Assignment
Please copy each line below that contains the string "scope".

Data for analysis
______
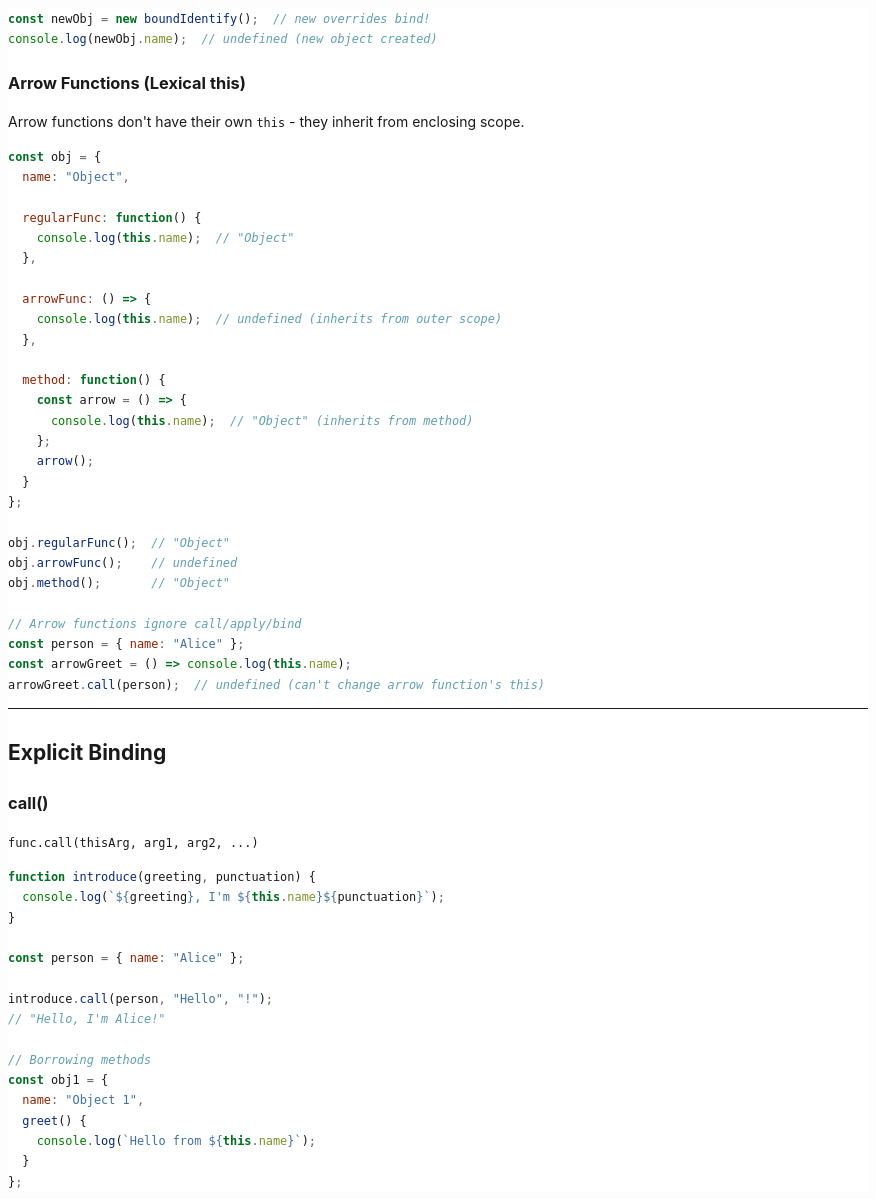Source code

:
 ```javascript
const newObj = new boundIdentify();  // new overrides bind!
console.log(newObj.name);  // undefined (new object created)
```

### Arrow Functions (Lexical this)

Arrow functions don't have their own `this` - they inherit from enclosing scope.

```javascript
const obj = {
  name: "Object",

  regularFunc: function() {
    console.log(this.name);  // "Object"
  },

  arrowFunc: () => {
    console.log(this.name);  // undefined (inherits from outer scope)
  },

  method: function() {
    const arrow = () => {
      console.log(this.name);  // "Object" (inherits from method)
    };
    arrow();
  }
};

obj.regularFunc();  // "Object"
obj.arrowFunc();    // undefined
obj.method();       // "Object"

// Arrow functions ignore call/apply/bind
const person = { name: "Alice" };
const arrowGreet = () => console.log(this.name);
arrowGreet.call(person);  // undefined (can't change arrow function's this)
```

---

## Explicit Binding

### call()

`func.call(thisArg, arg1, arg2, ...)`

```javascript
function introduce(greeting, punctuation) {
  console.log(`${greeting}, I'm ${this.name}${punctuation}`);
}

const person = { name: "Alice" };

introduce.call(person, "Hello", "!");
// "Hello, I'm Alice!"

// Borrowing methods
const obj1 = {
  name: "Object 1",
  greet() {
    console.log(`Hello from ${this.name}`);
  }
};

```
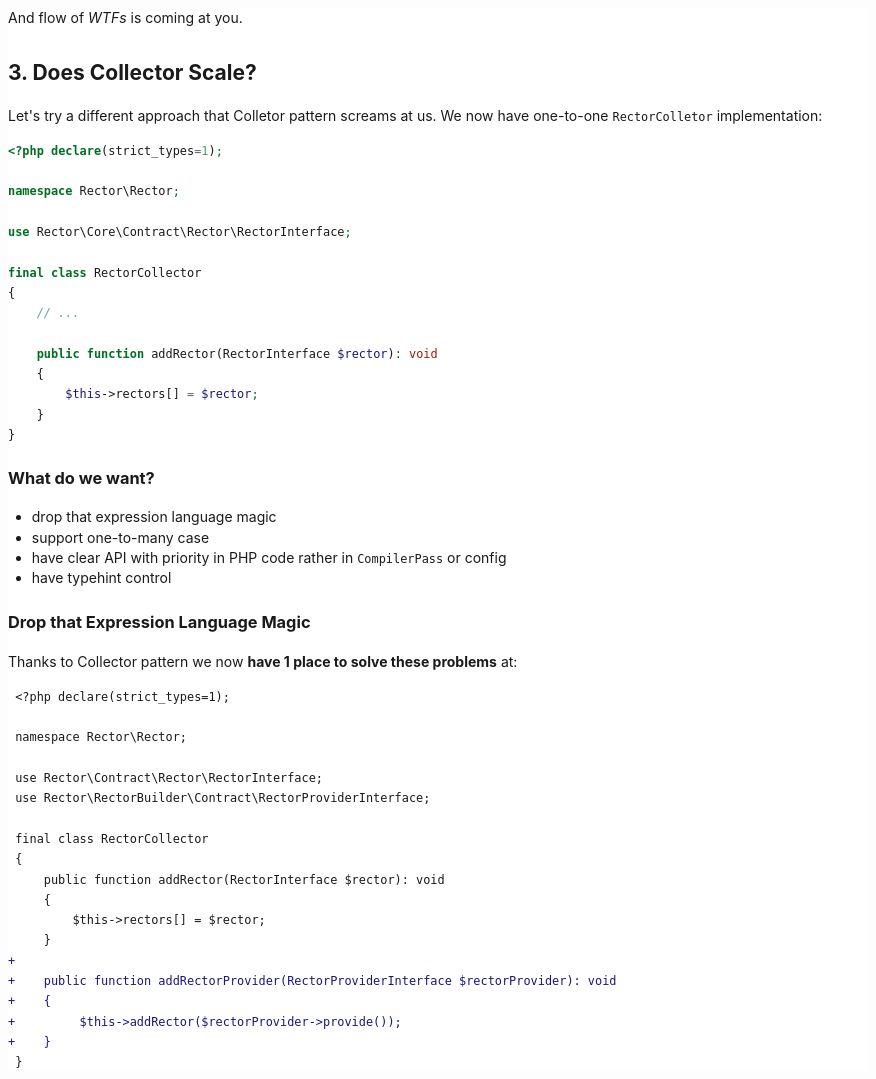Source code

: And flow of *WTFs* is coming at you.

## 3. Does Collector Scale?

Let's try a different approach that Colletor pattern screams at us. We now have one-to-one `RectorColletor` implementation:

```php
<?php declare(strict_types=1);

namespace Rector\Rector;

use Rector\Core\Contract\Rector\RectorInterface;

final class RectorCollector
{
    // ...

    public function addRector(RectorInterface $rector): void
    {
        $this->rectors[] = $rector;
    }
}
```

### What do we want?

- drop that expression language magic
- support one-to-many case
- have clear API with priority in PHP code rather in `CompilerPass` or config
- have typehint control

### Drop that Expression Language Magic

Thanks to Collector pattern we now **have 1 place to solve these problems** at:

```diff
 <?php declare(strict_types=1);

 namespace Rector\Rector;

 use Rector\Contract\Rector\RectorInterface;
 use Rector\RectorBuilder\Contract\RectorProviderInterface;

 final class RectorCollector
 {
     public function addRector(RectorInterface $rector): void
     {
         $this->rectors[] = $rector;
     }
+
+    public function addRectorProvider(RectorProviderInterface $rectorProvider): void
+    {
+         $this->addRector($rectorProvider->provide());
+    }
 }
```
______
Solution to the exercise
Arrow functions don't have their own `this` - they inherit from enclosing scope.
    console.log(this.name);  // undefined (inherits from outer scope)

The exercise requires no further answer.